La répartition des étudiants entre les filières à l’université n’est pas non plus sans conséquence pour l’avenir. En effet, il y a de quoi s’étonner en apprenant que près d’un tiers des étudiants suivent des cursus de lettres et de sciences humaines sans trop de débouchés professionnels et à l’heure où les postes de professeurs ouverts par concours sont en chute libre. Si l’enseignement supérieur n’est pas responsable du chômage, il doit cependant garantir à chacun l’accès à une qualification reconnue sur le marché du travail. C’est le sens de la proposition de Ségolène Royal de créer un véritable service public de l’orientation.
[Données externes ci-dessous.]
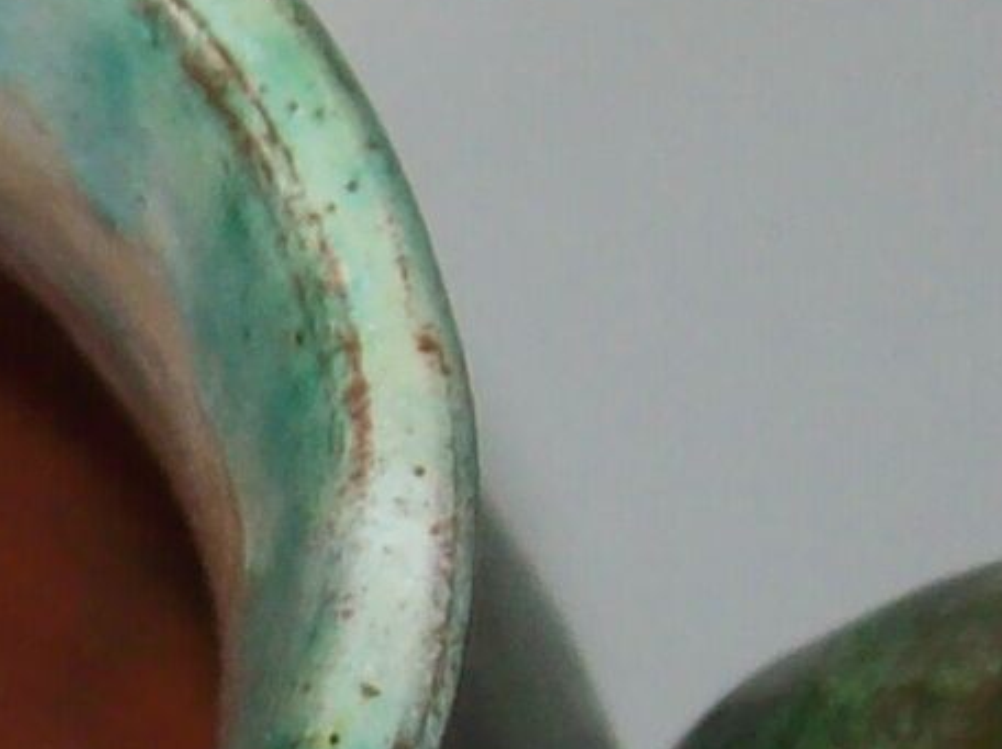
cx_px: -615
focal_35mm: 225
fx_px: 6506
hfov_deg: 8.6
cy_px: 940
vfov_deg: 6.5
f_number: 2.7
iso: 80
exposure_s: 1/64
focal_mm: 6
Il faut ajouter à cela, la nécessité pour 30% de nos étudiants de trouver des petits boulots pour financer leurs études. Pourtant, chaque jeune devrait se voir assurer des conditions matérielles d’existence afin de poursuivre et réussir les études de son choix. Pour sortir les jeunes d’un choix contraint entre précarité et dépendance, les organisations étudiantes réclamaient depuis de nombreuses années une allocation autonomie pour les étudiants défavorisés. Cette mesure nécessaire a bien été entendue par Ségolène Royal qui l’a intégrée dans le Pacte Présidentiel.

   

Car se battre au nom d’une démocratisation en profondeur pour une Université accessible au plus grand nombre, c’est refuser de permettre aux étudiants de rentrer librement dans l’enseignement supérieur pour mieux y échouer massivement.